TOO cool, Barbara! Love it.
Winchester Lady, I keep forgetting to mention that Mary Berry is to have a new cooking show, the Recipes of the Great Houses, or something like that, I can't WAIT and I can't get BBC1, what a fabulous idea. Mel and Sue are to have one about singing and dancing for Comedy Relief or something like that, on BBC1, and there are two specials already filmed in addition to the latest Great British Bake off for us to see. For some reason, and I don't want to jinx him, but I can't see Paul and Nigella doing a Great British Bake Off, but what do I know?
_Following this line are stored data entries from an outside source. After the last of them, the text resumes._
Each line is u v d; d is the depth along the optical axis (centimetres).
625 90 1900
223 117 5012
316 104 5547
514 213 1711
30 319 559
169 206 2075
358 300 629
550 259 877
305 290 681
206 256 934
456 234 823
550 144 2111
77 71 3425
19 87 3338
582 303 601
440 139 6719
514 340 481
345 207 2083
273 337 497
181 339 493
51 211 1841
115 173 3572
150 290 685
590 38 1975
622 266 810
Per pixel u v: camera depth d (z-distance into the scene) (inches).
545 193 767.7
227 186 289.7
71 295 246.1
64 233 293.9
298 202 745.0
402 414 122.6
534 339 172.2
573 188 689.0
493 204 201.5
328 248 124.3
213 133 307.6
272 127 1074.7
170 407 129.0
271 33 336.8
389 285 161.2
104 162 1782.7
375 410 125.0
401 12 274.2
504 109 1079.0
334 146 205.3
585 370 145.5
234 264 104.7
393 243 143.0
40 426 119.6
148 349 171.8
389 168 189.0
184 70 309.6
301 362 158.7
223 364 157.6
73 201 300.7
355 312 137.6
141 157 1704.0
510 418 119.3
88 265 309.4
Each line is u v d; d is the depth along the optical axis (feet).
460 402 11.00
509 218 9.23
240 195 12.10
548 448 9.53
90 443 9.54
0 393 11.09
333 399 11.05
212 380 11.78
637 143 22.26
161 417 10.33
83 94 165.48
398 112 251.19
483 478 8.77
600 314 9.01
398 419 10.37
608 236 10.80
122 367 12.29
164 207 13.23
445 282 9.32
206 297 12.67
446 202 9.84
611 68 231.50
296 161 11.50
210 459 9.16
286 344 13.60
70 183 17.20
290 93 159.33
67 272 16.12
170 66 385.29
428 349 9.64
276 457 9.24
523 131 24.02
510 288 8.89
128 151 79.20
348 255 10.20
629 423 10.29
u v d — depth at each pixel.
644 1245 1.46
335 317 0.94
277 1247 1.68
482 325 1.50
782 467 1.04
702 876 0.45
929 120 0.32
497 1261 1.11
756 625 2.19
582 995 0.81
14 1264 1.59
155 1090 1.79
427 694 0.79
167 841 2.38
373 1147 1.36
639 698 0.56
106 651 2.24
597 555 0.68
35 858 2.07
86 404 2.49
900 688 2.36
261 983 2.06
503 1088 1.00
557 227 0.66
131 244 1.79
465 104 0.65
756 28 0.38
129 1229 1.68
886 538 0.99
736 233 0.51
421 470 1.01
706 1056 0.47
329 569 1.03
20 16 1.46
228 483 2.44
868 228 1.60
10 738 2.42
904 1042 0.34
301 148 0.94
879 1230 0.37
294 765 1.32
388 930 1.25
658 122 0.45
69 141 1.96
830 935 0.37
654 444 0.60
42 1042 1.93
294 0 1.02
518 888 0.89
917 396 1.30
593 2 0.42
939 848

It may be the greatest thing since sliced bread.
AND there is a new Sherlock, with Benedict Cumberbach and Co., or so I read, coming in 2017.
As for reading, I needed something escapist so I made the mistake of picking up the sequel to the Gold Coast, The Gate House by Nelson DeMille and now am 3/4ths through. It's not as good as The Gold Coast, and there seem to be less flamboyant sex scenes (there's really only one, a fairly ridiculous one, in my opinion, in The Gold Coast but it's right smack in the beginning), but it's a continuation of characters you care about as they go thru the changes in the great houses on Long Island, and once those characters hook you, it's hard to let them go. I like the male protagonist. I can't say the same for any other characters in this book but he's good. He's a John Grisham type of lawyer.
Speaking of Grisham, is anybody reading the new John Grisham?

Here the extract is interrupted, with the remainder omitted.